Il rappelle la jurisprudence du Conseil d’Etat à cet égard, pour qui, si l’employeur public dispose d’un ius variandi « largement plus vaste » (selon les termes du jugement du Tribunal du travail de Liège du 11 janvier 2018, cité – précédemment commenté) que celui de l’employeur privé, il doit respecter le principe de bonne administration et exercer son pouvoir de façon raisonnable. L’exercice anormal de celui-ci peut en effet déboucher sur un abus de droit ou constituer une sanction disciplinaire déguisée, notamment.

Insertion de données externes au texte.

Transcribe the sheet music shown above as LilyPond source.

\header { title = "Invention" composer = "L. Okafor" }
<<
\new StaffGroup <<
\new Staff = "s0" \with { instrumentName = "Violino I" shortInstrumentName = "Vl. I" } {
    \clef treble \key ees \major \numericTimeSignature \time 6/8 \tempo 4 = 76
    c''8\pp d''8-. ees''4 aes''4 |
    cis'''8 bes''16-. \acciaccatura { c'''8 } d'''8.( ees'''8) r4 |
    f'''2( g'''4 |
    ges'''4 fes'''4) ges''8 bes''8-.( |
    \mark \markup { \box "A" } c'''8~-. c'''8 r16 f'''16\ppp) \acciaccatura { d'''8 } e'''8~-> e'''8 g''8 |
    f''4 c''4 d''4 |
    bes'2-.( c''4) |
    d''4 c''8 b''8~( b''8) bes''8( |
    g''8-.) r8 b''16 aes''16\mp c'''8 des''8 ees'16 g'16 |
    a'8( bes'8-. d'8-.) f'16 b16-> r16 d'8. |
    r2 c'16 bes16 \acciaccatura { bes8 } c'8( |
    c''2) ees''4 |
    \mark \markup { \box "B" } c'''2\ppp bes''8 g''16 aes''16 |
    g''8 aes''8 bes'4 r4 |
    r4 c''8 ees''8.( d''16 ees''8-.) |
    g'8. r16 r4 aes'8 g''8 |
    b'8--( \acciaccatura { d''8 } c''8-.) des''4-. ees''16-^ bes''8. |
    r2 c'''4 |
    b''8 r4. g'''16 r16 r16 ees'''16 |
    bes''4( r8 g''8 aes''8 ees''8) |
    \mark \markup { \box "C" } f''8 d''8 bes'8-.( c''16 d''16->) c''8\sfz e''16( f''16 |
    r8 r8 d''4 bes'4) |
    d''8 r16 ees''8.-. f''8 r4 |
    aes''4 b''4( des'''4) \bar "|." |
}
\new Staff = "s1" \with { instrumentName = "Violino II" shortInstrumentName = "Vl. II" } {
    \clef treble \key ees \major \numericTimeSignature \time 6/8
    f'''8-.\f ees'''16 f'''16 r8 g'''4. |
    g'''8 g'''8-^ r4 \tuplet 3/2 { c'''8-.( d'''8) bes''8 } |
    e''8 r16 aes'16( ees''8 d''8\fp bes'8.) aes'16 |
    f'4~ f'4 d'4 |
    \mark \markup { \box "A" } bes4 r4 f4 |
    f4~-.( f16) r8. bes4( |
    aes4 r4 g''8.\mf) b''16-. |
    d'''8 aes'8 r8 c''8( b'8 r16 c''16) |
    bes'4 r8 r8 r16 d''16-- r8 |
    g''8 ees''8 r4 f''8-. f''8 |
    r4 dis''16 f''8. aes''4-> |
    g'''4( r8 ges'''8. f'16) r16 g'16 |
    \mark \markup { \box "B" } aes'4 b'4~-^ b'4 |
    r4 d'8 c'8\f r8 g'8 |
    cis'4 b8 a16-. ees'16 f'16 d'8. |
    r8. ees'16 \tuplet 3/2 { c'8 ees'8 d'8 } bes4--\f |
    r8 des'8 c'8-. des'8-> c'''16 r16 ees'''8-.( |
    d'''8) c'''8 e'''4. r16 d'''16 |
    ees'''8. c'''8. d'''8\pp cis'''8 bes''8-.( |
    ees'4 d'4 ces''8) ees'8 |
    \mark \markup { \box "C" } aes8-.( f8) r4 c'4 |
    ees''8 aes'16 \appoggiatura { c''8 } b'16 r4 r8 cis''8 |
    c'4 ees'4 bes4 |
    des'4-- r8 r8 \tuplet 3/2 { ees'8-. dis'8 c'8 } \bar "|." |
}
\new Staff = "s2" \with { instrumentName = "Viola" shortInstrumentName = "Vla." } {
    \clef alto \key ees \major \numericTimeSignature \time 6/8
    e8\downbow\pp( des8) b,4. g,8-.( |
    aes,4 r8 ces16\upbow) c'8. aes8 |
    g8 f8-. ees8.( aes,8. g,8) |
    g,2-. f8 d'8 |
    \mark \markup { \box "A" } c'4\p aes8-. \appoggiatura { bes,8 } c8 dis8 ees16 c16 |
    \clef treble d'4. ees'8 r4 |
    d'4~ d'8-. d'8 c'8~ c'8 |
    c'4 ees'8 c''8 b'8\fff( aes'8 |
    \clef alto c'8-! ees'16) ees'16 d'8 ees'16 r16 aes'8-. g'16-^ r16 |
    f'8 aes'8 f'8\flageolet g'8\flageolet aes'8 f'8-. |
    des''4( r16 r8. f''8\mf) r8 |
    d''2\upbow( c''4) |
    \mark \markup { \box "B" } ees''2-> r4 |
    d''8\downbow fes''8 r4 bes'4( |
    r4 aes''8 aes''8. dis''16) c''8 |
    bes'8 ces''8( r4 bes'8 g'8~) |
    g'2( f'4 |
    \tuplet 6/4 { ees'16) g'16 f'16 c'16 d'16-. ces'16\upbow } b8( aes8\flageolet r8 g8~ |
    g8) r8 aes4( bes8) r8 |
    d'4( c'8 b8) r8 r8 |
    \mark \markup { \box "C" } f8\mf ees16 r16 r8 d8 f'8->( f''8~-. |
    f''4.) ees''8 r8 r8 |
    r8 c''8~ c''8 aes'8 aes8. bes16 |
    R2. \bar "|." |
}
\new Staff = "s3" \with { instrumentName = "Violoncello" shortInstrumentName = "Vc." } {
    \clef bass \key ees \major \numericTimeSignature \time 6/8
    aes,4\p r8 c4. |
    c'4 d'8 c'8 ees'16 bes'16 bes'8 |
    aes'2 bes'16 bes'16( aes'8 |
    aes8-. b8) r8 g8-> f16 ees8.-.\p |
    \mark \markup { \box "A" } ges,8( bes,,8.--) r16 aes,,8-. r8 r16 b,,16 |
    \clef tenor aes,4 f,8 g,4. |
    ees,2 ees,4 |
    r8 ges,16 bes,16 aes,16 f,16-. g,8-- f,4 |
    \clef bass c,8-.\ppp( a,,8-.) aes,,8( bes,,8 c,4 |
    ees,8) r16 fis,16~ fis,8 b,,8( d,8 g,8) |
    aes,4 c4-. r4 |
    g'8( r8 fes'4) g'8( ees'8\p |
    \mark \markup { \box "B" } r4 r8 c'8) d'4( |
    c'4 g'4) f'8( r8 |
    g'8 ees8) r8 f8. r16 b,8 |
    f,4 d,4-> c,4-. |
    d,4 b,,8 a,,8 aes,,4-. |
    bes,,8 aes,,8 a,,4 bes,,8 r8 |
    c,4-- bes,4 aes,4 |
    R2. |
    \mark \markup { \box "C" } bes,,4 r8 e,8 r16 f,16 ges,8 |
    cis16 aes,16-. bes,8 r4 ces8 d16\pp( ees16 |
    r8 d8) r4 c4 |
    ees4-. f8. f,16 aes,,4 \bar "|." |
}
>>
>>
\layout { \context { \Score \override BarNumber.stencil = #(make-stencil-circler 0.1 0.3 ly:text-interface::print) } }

Relevons que, le même jour, le Tribunal du travail de Liège (division Liège) (autre chambre), saisi également d’une demande d’indemnisation visée à l’article 32tredecies de la loi, a rappelé qu’une demande d’intervention psychosociale formelle qui ne concerne pas des faits de violence ou de harcèlement moral ou sexuel au travail ne donne pas lieu à une protection contre le licenciement. Sur la question de dommages et intérêts également postulés, résultant du harcèlement et des manquements de l’employeur, le tribunal (qui a également fait un rappel de la notion de « harcèlement », et particulièrement de celle de d’« agression ») a conclu qu’il faut distinguer le harcèlement de la « maltraitance managériale », à savoir le comportement tyrannique de certains dirigeants caractériels qui font subir une pression terrible à leurs salariés ou qui les traitent avec violence, en les invectivant, en les insultant, sans autrement les respecter. Ce sont les propos de Mme Marie-France HIRIGOYEN (M.-F. HIRIGOYEN, Le harcèlement moral dans la vie professionnelle : démêler le vrai du faux, Pocket, 2001, p. 33). Ce faisant, le tribunal a clairement rappelé que l’atteinte doit être individuelle et non collective. Il a conclu en l’espèce à l’absence de harcèlement moral, l’atteinte individuelle faisant défaut (Trib. trav. Liège, div. Liège, 3 septembre 2021, R.G. 19/1.783/A).